Multi-million dollar apartment repairs are being poorly handled by "mum and dad" residents' committees out of their depth, a national homeowners group says.
Problems with body corporates that manage common property, and the overall apartment complex, are as widespread as leaky building issues, New Zealand Homeowners and Buyers Association chief executive Roger Levie says.
Mr Levie says enthusiastic but inexperienced body corporates can be dealing with $10 to $15 million repairs.
Large sums can be spent going nowhere to correctly fix problems, he says.
The association has been involved unravelling five years of mismanagement because some body corporates don't have the skills to manage major projects, Mr Levie says.
He is calling on the Auckland Council to help address apartment governance issues because its 30 year plan encourages even greater apartment style living.
About 330,000 new homes may be needed over that period.
Albany and Takapuna are among areas earmarked for high rise and areas like Browns Bay, Highbury and Milford for medium to low rise.
Along with keeping an eye on future development issues, the association is already dealing with leaky home problems including North Shore areas like Albany.
Anywhere that saw significant development in the late 1980s to 2000s is prone to problems, he says.
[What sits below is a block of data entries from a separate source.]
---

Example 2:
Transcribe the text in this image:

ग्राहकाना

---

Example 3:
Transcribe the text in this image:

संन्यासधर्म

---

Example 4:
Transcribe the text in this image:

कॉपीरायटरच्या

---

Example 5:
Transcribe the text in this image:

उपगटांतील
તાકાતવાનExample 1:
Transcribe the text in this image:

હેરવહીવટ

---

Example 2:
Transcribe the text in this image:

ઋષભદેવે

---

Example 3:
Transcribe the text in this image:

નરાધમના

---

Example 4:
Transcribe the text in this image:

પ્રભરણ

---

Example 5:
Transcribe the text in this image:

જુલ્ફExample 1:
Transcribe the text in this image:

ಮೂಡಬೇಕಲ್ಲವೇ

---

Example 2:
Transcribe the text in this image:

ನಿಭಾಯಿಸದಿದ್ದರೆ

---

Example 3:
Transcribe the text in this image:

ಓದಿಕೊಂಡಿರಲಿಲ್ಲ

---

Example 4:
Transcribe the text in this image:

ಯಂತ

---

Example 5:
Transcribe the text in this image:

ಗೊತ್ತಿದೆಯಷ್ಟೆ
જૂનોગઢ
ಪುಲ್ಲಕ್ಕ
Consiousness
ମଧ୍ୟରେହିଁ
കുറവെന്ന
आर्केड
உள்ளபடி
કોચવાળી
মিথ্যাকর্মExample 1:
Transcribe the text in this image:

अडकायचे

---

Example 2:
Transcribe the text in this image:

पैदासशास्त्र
One of things catching apartment buyers out is that they focus on their individual unit but not the complex itself that they also contribute financially towards, Mr Levie says.
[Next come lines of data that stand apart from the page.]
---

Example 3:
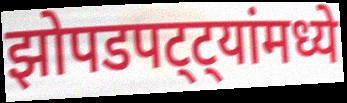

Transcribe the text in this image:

झोपडपट्ट्यांमध्ये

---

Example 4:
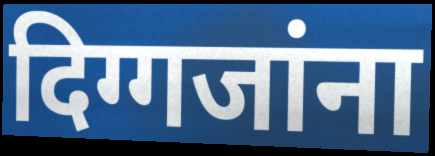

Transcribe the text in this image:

दिग्गजांना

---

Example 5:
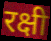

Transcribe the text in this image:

रक्षी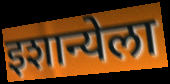
इशान्येला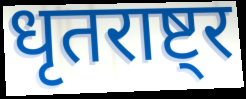
धृतराष्ट्रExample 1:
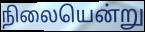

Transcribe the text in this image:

நிலையென்று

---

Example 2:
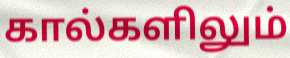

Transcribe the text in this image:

கால்களிலும்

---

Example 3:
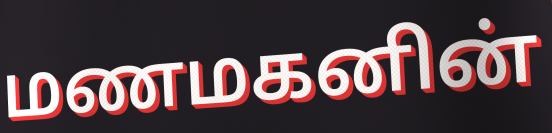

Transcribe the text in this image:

மணமகனின்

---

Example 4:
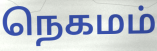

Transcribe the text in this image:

நெகமம்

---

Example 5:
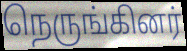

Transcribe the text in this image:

நெருங்கினர்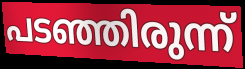
പടഞ്ഞിരുന്ന്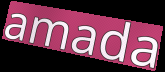
amada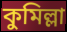
কুমিল্লাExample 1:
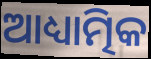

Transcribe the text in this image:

ଆଧ୍ୟାତ୍ମିକ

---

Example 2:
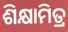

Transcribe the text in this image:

ଶିକ୍ଷାମିତ୍ର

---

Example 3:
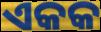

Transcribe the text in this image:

ଏକକ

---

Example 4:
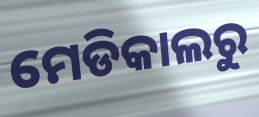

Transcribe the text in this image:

ମେଡିକାଲରୁ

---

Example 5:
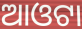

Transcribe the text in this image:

ଆଓଟାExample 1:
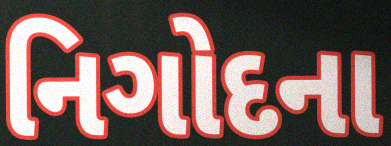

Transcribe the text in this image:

નિગોદના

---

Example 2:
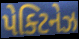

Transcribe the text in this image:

પેક્ટિનેઝ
Body corporates are required to provide a 10 year maintenance plan that can give potential buyers an indication of the future costs they could face.
Unfortunately superficial reports are being prepared, sometimes by the body corporate, because the Unit Titles Act doesn't specify the level of professional expertise required, he says.
The homeowners association has also started a campaign reminding people of the 10 year limitation on taking legal action over leaky home problems.
"It's very prudent to make sure you don't have a problem," Mr Levie says.